THE DATA:
--------------------

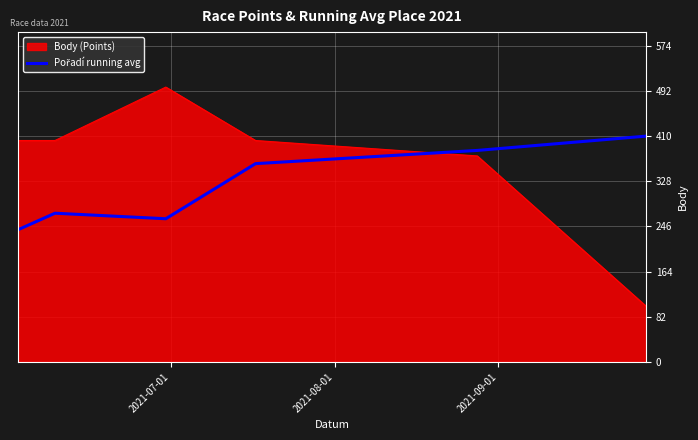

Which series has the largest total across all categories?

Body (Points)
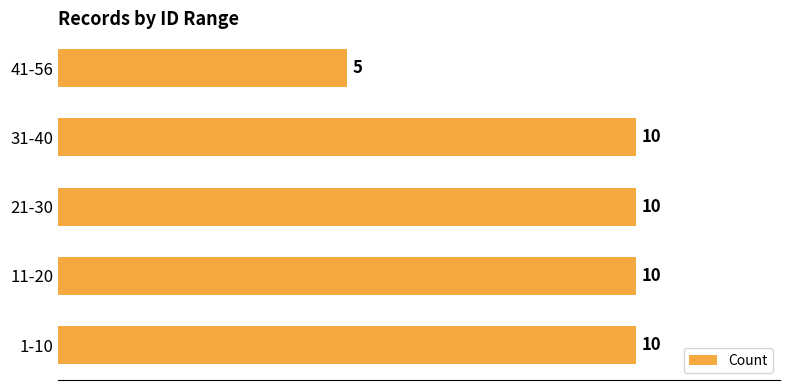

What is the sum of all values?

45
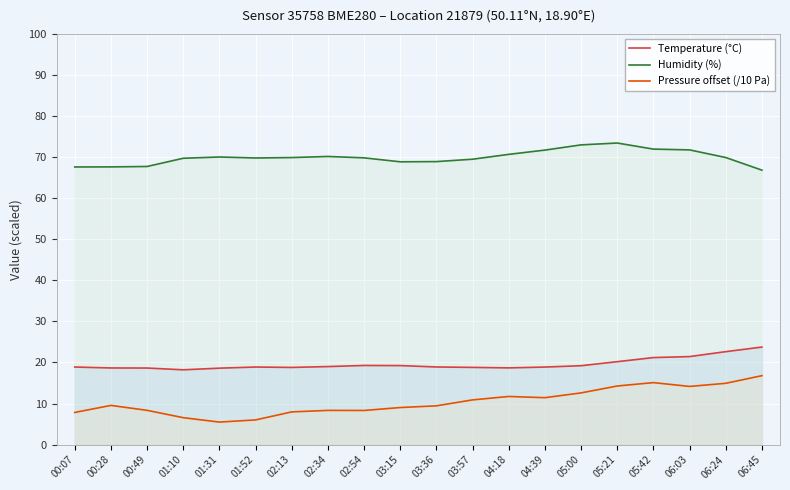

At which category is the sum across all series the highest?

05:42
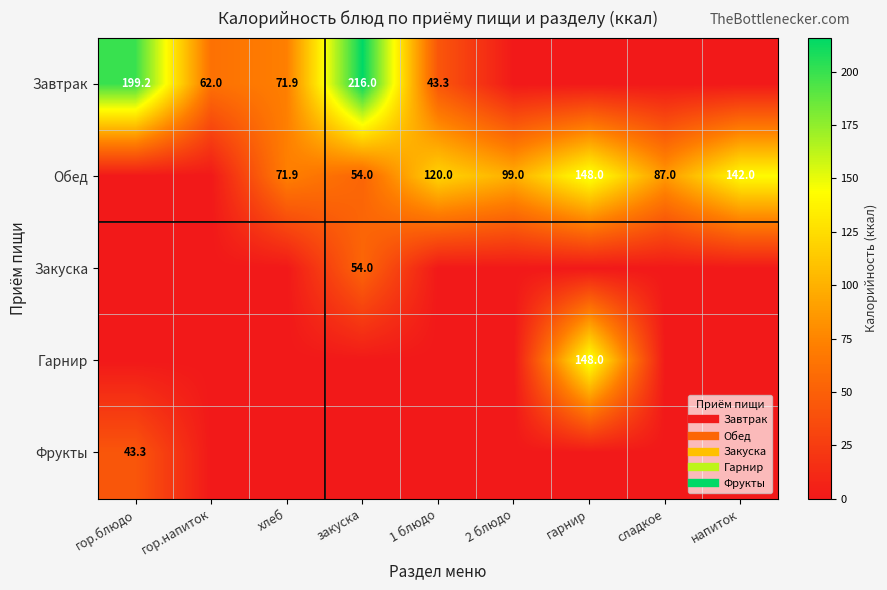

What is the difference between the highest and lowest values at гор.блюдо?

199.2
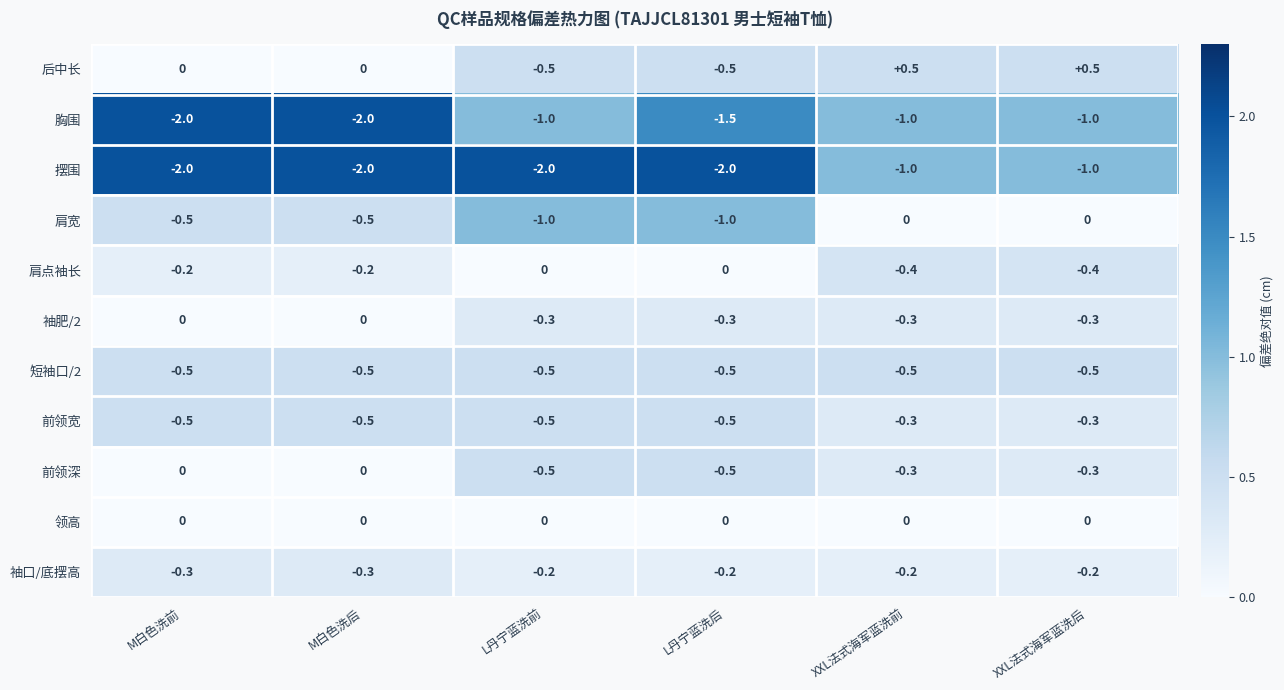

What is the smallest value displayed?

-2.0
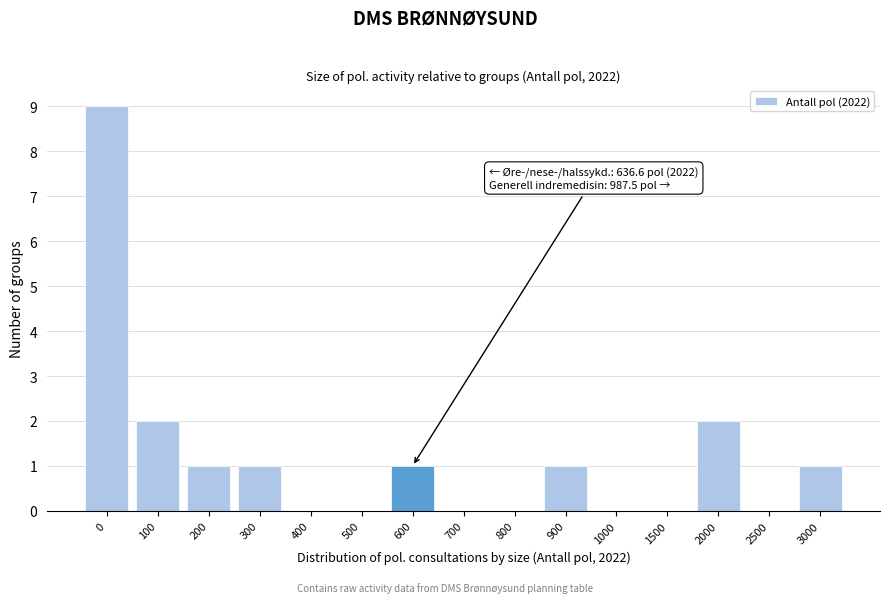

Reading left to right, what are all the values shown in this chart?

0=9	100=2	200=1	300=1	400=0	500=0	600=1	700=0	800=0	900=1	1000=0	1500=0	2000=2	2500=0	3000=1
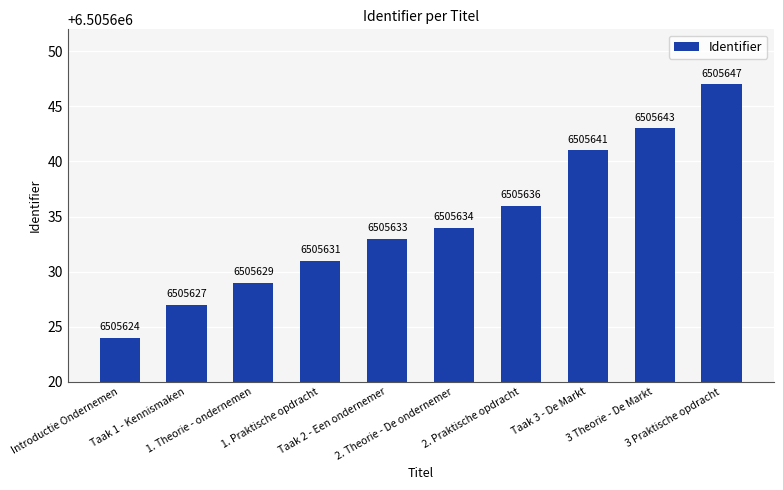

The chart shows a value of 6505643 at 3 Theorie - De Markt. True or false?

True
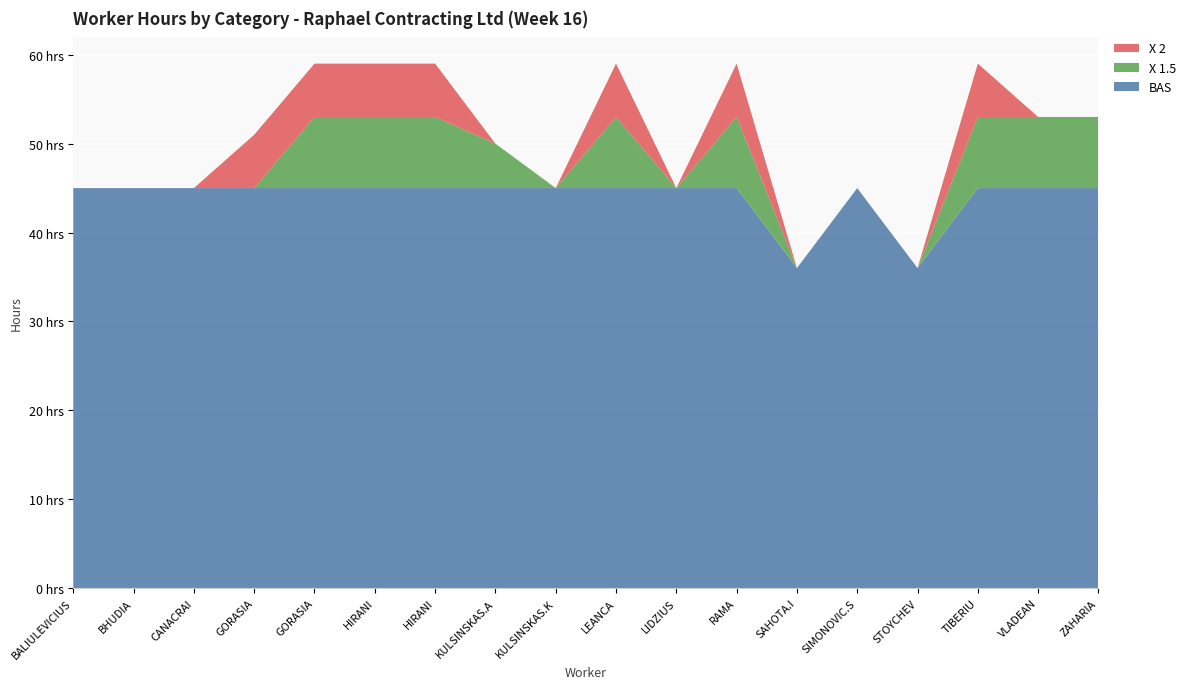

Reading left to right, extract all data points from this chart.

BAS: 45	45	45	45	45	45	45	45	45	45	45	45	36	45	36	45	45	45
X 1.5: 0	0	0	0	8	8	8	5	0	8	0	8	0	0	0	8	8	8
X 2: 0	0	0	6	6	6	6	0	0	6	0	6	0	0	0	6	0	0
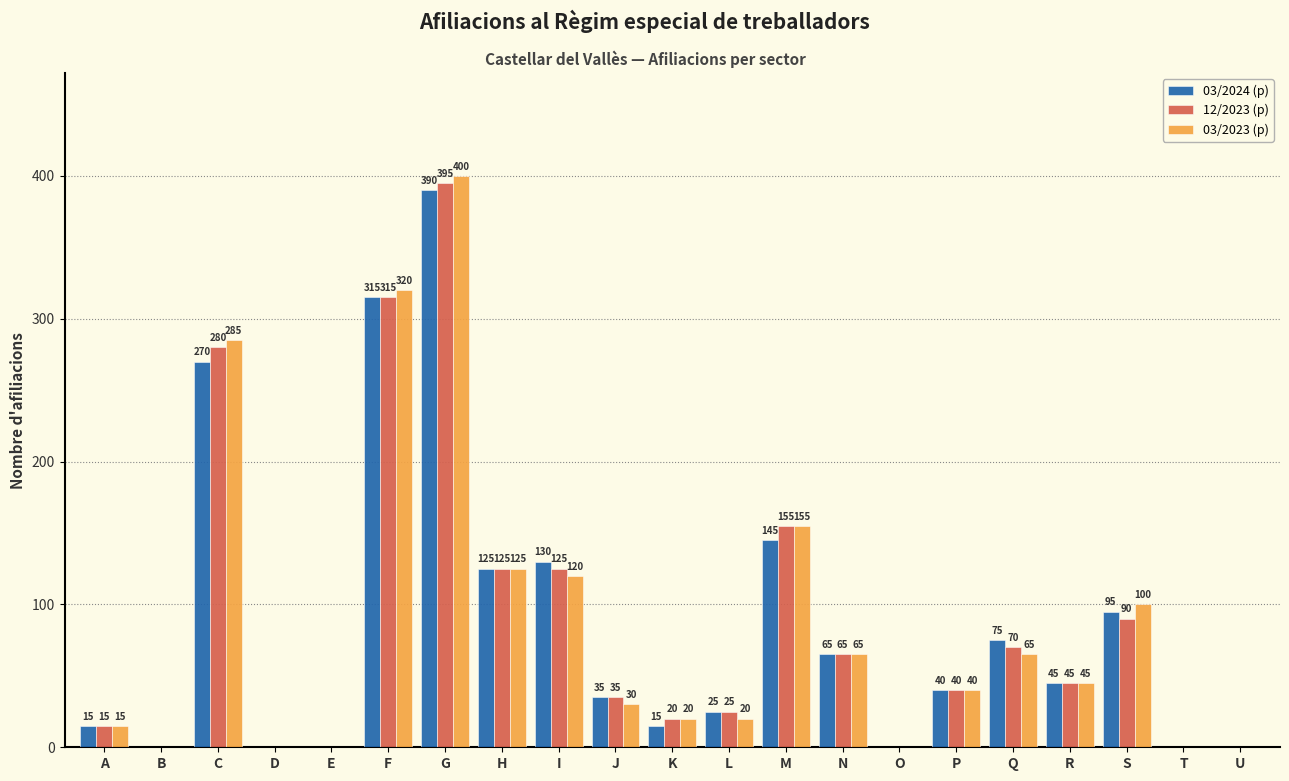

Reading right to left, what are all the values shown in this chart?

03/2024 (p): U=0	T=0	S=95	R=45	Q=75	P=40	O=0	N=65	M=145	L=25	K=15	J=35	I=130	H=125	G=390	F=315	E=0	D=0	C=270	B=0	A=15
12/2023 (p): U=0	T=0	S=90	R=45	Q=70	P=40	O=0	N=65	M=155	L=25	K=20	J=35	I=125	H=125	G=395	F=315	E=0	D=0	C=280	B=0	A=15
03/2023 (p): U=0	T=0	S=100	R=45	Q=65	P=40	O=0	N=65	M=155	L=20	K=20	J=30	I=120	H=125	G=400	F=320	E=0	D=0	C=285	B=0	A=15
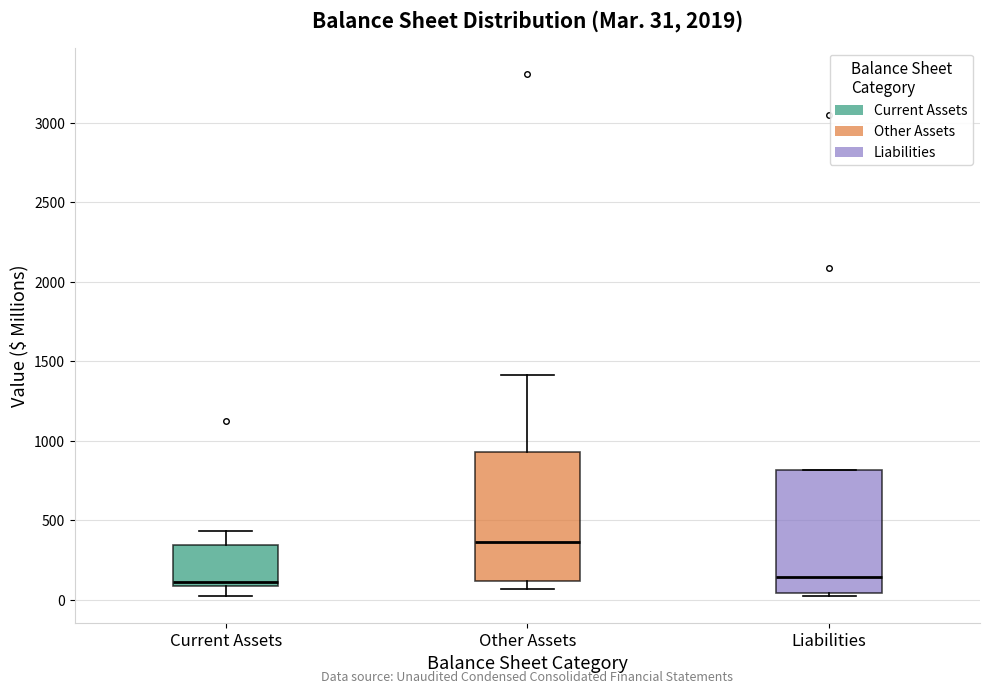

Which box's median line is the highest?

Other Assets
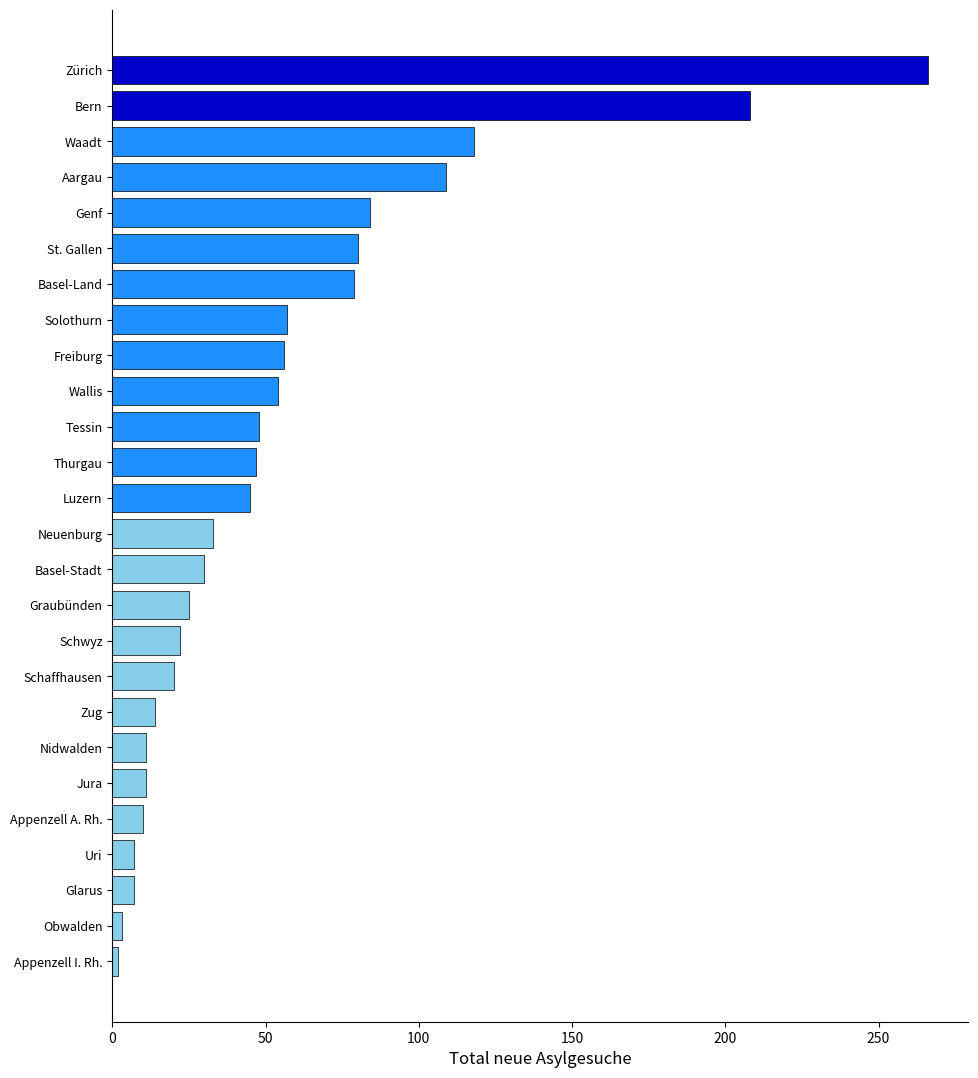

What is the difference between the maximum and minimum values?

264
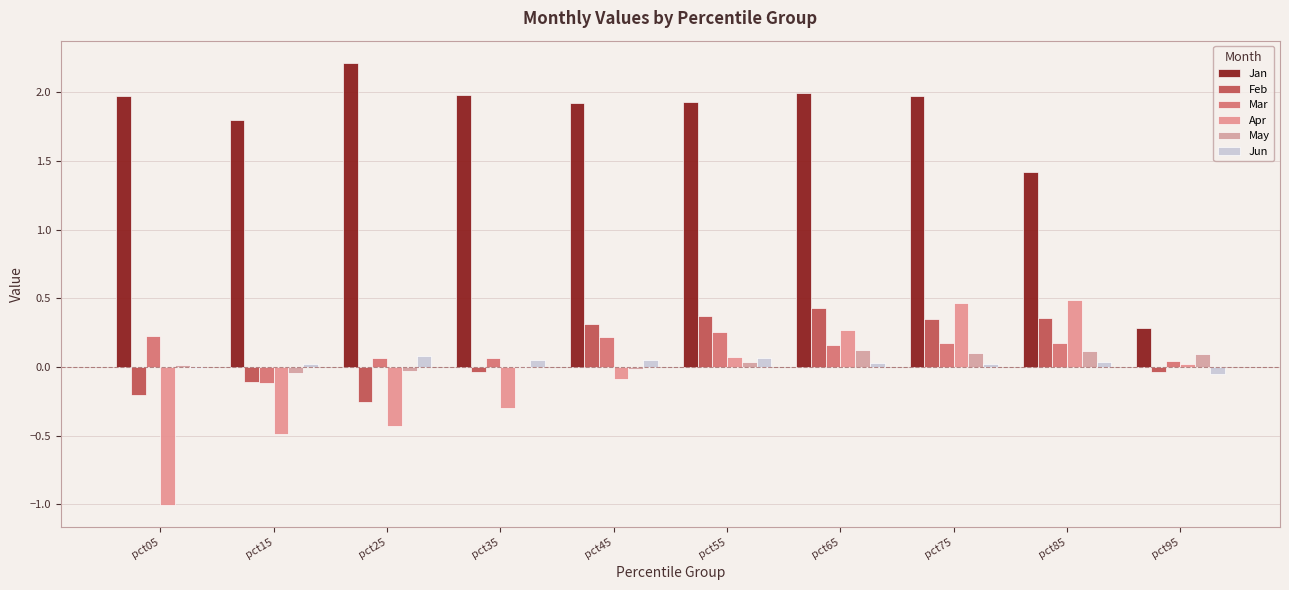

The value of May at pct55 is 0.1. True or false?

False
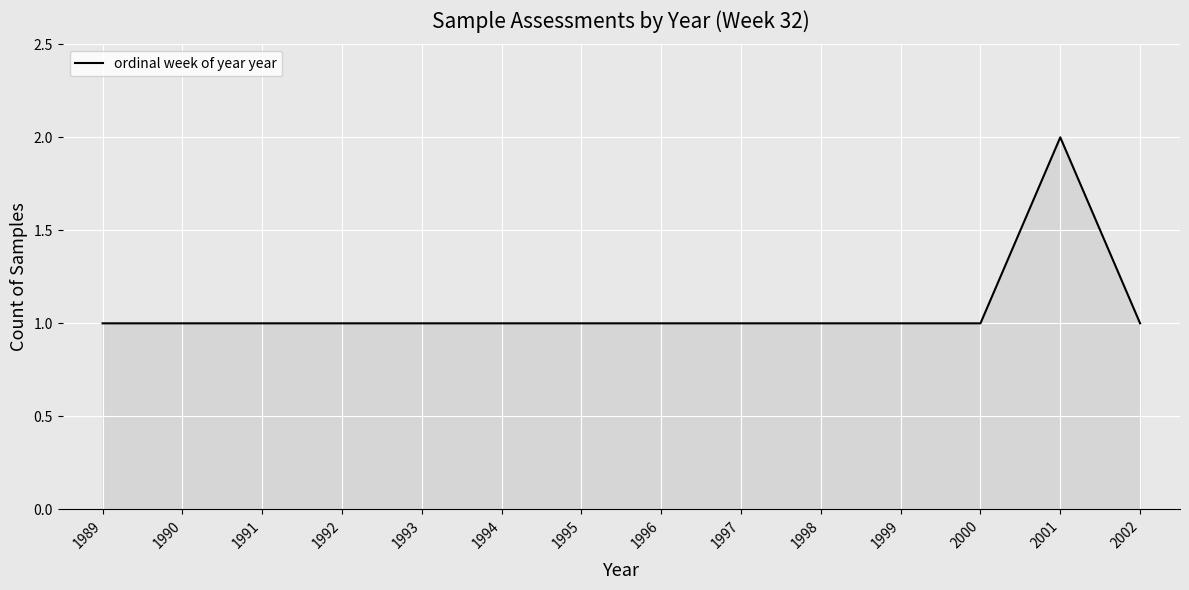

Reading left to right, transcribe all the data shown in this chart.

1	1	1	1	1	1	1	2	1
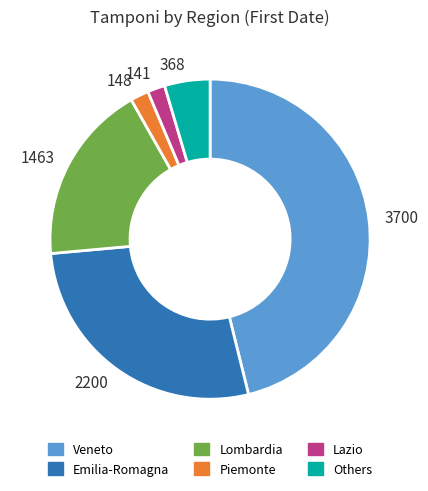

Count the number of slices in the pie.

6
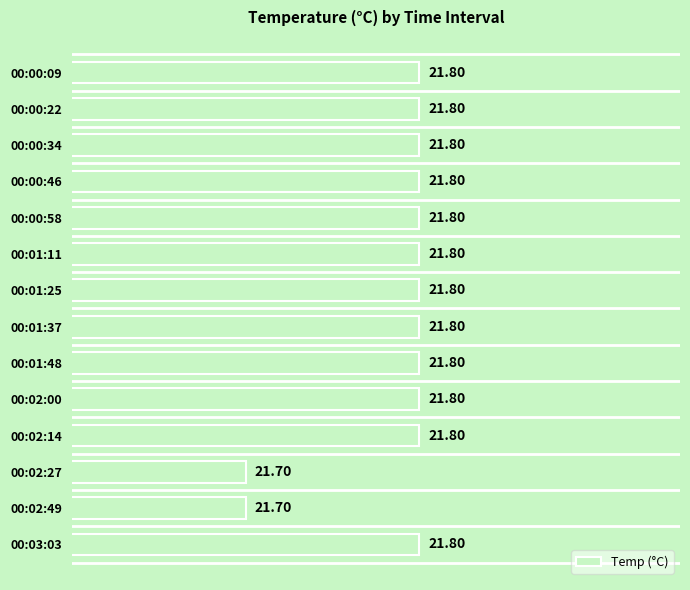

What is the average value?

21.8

--------------------

WHAT NEEDS TO BE DONE:
Turn the listing above into a Markdown table with two columns, Row and Line. Put each non-blank line in its own row, numbered in order, and leave out the picture lines.

TASK RESULT:
| Row | Line |
|---|---|
| 1 | Which series has the largest total across all categories? |
| 2 | Body (Points) |
| 3 | What is the sum of all values? |
| 4 | 45 |
| 5 | At which category is the sum across all series the highest? |
| 6 | 05:42 |
| 7 | What is the difference between the highest and lowest values at гор.блюдо? |
| 8 | 199.2 |
| 9 | What is the smallest value displayed? |
| 10 | -2.0 |
| 11 | Reading left to right, what are all the values shown in this chart? |
| 12 | 0=9	100=2	200=1	300=1	400=0	500=0	600=1	700=0	800=0	900=1	1000=0	1500=0	2000=2	2500=0	3000=1 |
| 13 | The chart shows a value of 6505643 at 3 Theorie - De Markt. True or false? |
| 14 | True |
| 15 | Reading left to right, extract all data points from this chart. |
| 16 | BAS: 45	45	45	45	45	45	45	45	45	45	45	45	36	45	36	45	45	45 |
| 17 | X 1.5: 0	0	0	0	8	8	8	5	0	8	0	8	0	0	0	8	8	8 |
| 18 | X 2: 0	0	0	6	6	6	6	0	0	6	0	6	0	0	0	6	0	0 |
| 19 | Reading right to left, what are all the values shown in this chart? |
| 20 | 03/2024 (p): U=0	T=0	S=95	R=45	Q=75	P=40	O=0	N=65	M=145	L=25	K=15	J=35	I=130	H=125	G=390	F=315	E=0	D=0	C=270	B=0	A=15 |
| 21 | 12/2023 (p): U=0	T=0	S=90	R=45	Q=70	P=40	O=0	N=65	M=155	L=25	K=20	J=35	I=125	H=125	G=395	F=315	E=0	D=0	C=280	B=0	A=15 |
| 22 | 03/2023 (p): U=0	T=0	S=100	R=45	Q=65	P=40	O=0	N=65	M=155	L=20	K=20	J=30	I=120	H=125	G=400	F=320	E=0	D=0	C=285	B=0	A=15 |
| 23 | Which box's median line is the highest? |
| 24 | Other Assets |
| 25 | What is the difference between the maximum and minimum values? |
| 26 | 264 |
| 27 | The value of May at pct55 is 0.1. True or false? |
| 28 | False |
| 29 | Reading left to right, transcribe all the data shown in this chart. |
| 30 | 1	1	1	1	1	1	1	2	1 |
| 31 | Count the number of slices in the pie. |
| 32 | 6 |
| 33 | What is the average value? |
| 34 | 21.8 |